(Data extracted from a collection)

BEGIN

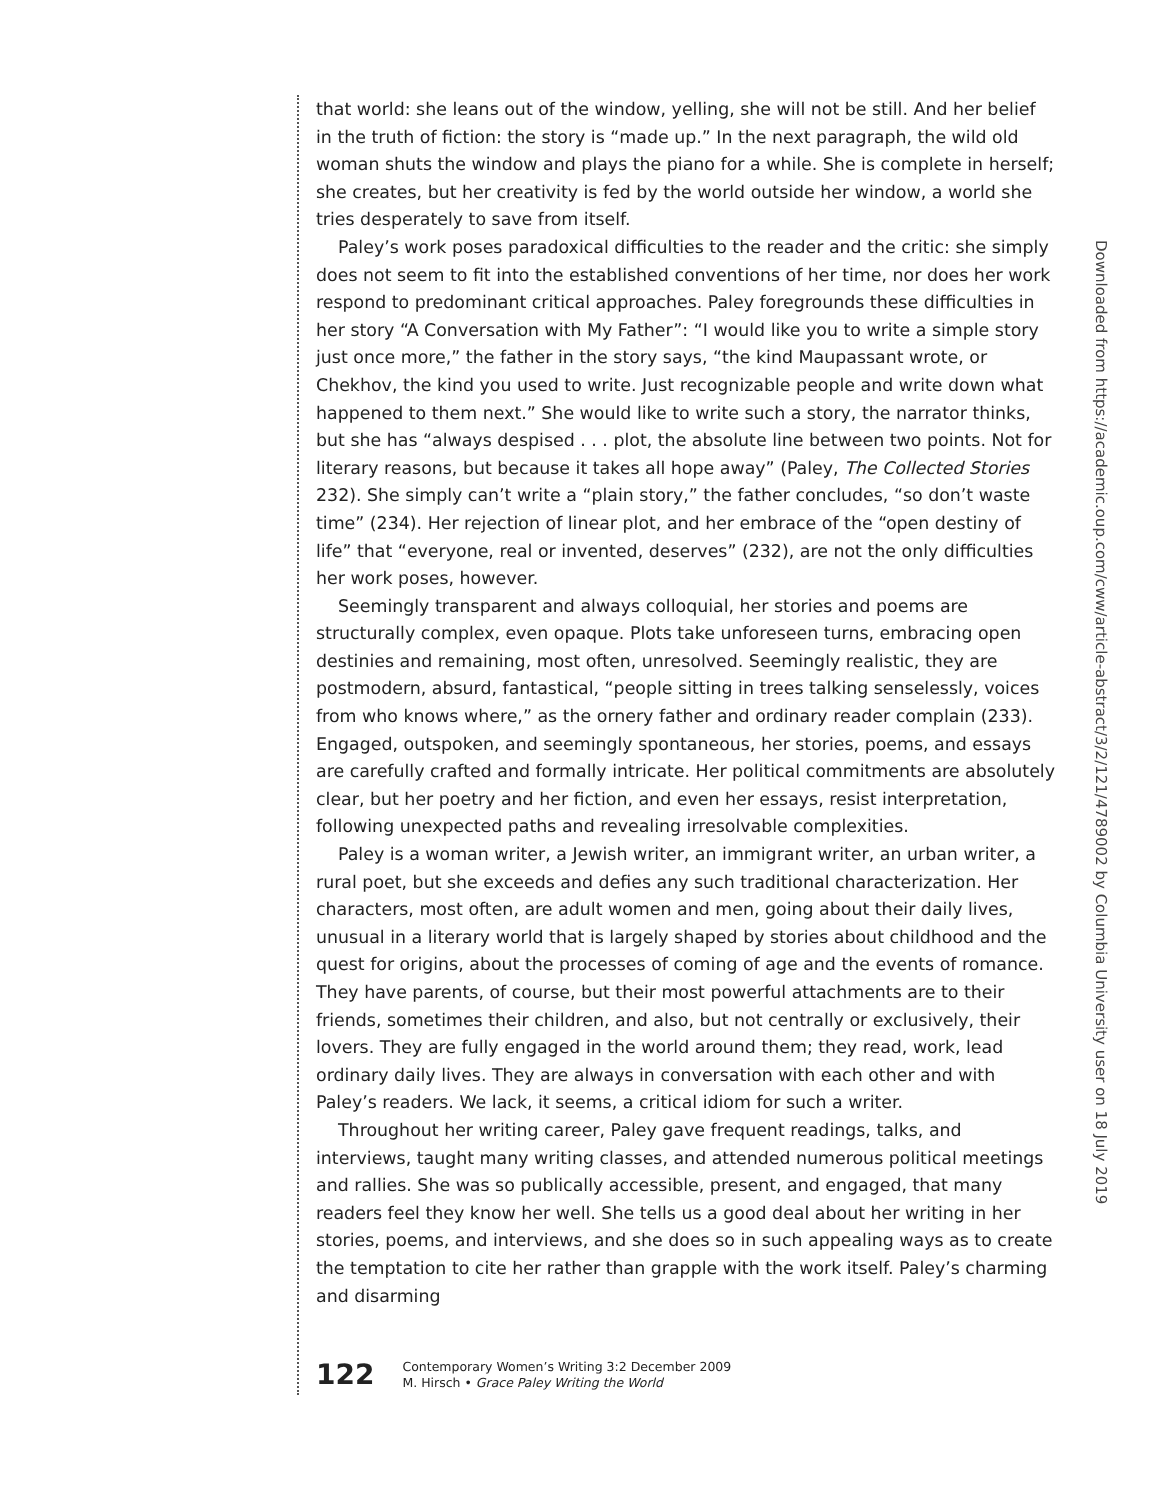that world: she leans out of the window, yelling, she will not be still. And her belief in the truth of fiction: the story is “made up.” In the next paragraph, the wild old woman shuts the window and plays the piano for a while. She is complete in herself; she creates, but her creativity is fed by the world outside her window, a world she tries desperately to save from itself.
Paley’s work poses paradoxical difficulties to the reader and the critic: she simply does not seem to fit into the established conventions of her time, nor does her work respond to predominant critical approaches. Paley foregrounds these difficulties in her story “A Conversation with My Father”: “I would like you to write a simple story just once more,” the father in the story says, “the kind Maupassant wrote, or Chekhov, the kind you used to write. Just recognizable people and write down what happened to them next.” She would like to write such a story, the narrator thinks, but she has “always despised . . . plot, the absolute line between two points. Not for literary reasons, but because it takes all hope away” (Paley, The Collected Stories 232). She simply can’t write a “plain story,” the father concludes, “so don’t waste time” (234). Her rejection of linear plot, and her embrace of the “open destiny of life” that “everyone, real or invented, deserves” (232), are not the only difficulties her work poses, however.
Seemingly transparent and always colloquial, her stories and poems are structurally complex, even opaque. Plots take unforeseen turns, embracing open destinies and remaining, most often, unresolved. Seemingly realistic, they are postmodern, absurd, fantastical, “people sitting in trees talking senselessly, voices from who knows where,” as the ornery father and ordinary reader complain (233). Engaged, outspoken, and seemingly spontaneous, her stories, poems, and essays are carefully crafted and formally intricate. Her political commitments are absolutely clear, but her poetry and her fiction, and even her essays, resist interpretation, following unexpected paths and revealing irresolvable complexities.
Paley is a woman writer, a Jewish writer, an immigrant writer, an urban writer, a rural poet, but she exceeds and defies any such traditional characterization. Her characters, most often, are adult women and men, going about their daily lives, unusual in a literary world that is largely shaped by stories about childhood and the quest for origins, about the processes of coming of age and the events of romance. They have parents, of course, but their most powerful attachments are to their friends, sometimes their children, and also, but not centrally or exclusively, their lovers. They are fully engaged in the world around them; they read, work, lead ordinary daily lives. They are always in conversation with each other and with Paley’s readers. We lack, it seems, a critical idiom for such a writer.
Throughout her writing career, Paley gave frequent readings, talks, and interviews, taught many writing classes, and attended numerous political meetings and rallies. She was so publically accessible, present, and engaged, that many readers feel they know her well. She tells us a good deal about her writing in her stories, poems, and interviews, and she does so in such appealing ways as to create the temptation to cite her rather than grapple with the work itself. Paley’s charming and disarming
Downloaded from https://academic.oup.com/cww/article-abstract/3/2/121/4789002 by Columbia University user on 18 July 2019
122
Contemporary Women’s Writing 3:2 December 2009
M. Hirsch • Grace Paley Writing the World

END

* [Assigned task]:
Set down exactly, and only, the lines of the data above from the line containing "Contemporary Women’s Writing" through the last one.

* [Answer to the problem]:
Contemporary Women’s Writing 3:2 December 2009
M. Hirsch • Grace Paley Writing the World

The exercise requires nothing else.